When liberals and conservatives have discussions about President Bush's No Child Left Behind policy, it can be difficult to find a basis for a discussion. No Child Left Behind is a classic example of a bad government policy that's difficult to pin down, because the specifics of the plan and how it appears on paper are very different from the policy's actual incarnation. More accountability for public schools, increased funding, and standardized testing all sound like positive steps in improving education, but as we're watching the issue develop in real life, reality is much harsher.
The NY Times has a interesting article about a trend that has been a direct result of No Child Left Behind (NCLB): local school districts filing suit against the federal government for an unfunded mandate. School districts in Texas and Illinois have already filed suits against the federal government on the basis that NCLB requires annual standardized testing without providing funding to support that requirement. The Times article highlights that Connecticut will be the first state to sue the federal government over the testing mandate.
Connecticut has been a leader in education with standardized testing every other year since 1984, but found itself recently at odds with NCLB, which requires annual testing. NCLB would require Connecticut to spend $112.2 million expanding their educational testing programs while providing just over $70 million in funding to support it. You don't have to be a Noble Laureate in Math to see the discrepancies here.
Conservatives would say that this is a partisan ploy to attack the President. Why? Because that's easier than actually discussing the issue. Nevermind, that Connecticut M. Jodi Rell, a Republican, is leading the charge against NCLB. Rell had this to say in response to recently appointed Secretary of Education Margaret Spellings, when Spellings perseverated on the importance of annual standardized testing:
"As Connecticut's governor, and as a parent who deeply values high-quality education for every child, I was offended by your commentary," Governor Rell's letter said. "You disparaged the knowledge and judgment of Connecticut educators who - with the full, bipartisan support of governors and legislatures over more than 20 years' time - have conducted a highly effective student testing program since 1984"
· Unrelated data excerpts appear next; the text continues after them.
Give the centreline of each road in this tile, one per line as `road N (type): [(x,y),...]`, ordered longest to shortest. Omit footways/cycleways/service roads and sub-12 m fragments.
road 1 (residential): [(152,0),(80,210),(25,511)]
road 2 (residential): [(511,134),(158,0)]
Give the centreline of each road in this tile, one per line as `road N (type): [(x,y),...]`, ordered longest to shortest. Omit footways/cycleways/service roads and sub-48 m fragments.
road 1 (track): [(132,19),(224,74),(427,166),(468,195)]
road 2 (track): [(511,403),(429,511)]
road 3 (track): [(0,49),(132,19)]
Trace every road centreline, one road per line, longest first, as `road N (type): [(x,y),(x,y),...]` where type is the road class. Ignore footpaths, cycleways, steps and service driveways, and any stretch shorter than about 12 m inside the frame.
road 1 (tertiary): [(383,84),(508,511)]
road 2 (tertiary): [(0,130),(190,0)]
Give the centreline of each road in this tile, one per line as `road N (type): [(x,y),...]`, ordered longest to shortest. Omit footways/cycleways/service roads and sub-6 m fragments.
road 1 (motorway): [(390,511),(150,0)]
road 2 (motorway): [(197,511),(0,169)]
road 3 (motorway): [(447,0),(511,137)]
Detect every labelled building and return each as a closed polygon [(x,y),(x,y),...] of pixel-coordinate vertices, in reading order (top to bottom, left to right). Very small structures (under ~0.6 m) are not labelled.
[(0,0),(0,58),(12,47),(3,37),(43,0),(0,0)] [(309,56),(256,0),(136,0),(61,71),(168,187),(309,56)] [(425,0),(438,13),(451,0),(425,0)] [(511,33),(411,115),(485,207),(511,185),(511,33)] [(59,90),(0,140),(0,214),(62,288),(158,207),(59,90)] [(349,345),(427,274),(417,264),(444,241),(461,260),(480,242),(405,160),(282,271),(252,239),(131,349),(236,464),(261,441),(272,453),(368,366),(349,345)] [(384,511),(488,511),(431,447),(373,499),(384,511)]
What I find most fascinating about NCLB, in particular, and recent Republican political policies, in general, is that again and again they seem to favor big government programs over policymaking at a state level, despite a long and proud history against a strong, centralized government. Not only do these Republicans spend tax dollars like drunken sailors on shore leave, but they favor allowing the federal government to have control and mandate over everything from education to when my feeding tube gets pulled.
The truth is that while many disparage the Democrats for having lost their way, as Democrats we have to find some solace in the fact that we didn't sell out our principles for political power and to help out our rich friends. Republicans have shown again and again that the "strong core values" of their party, including right to life, limited federal government, fiscal conservativism, and promoting individual freedom are not really all that core to their philosophy. Actions, like passing a law to completely circumvent judicial processes, supporting the death penalty, record deficits, and ineffective federal mandates to dictate the course of education speak louder than all the support a culture of life and control government power and spending rhetoric we've been hearing from hypocritical Republican assholes for years.
Think your party hasn't abandoned their core values in exchange for political and financial gain? Prove me wrong. Otherwise, I'm going to go back to writing about Miss Gothic Massachusetts.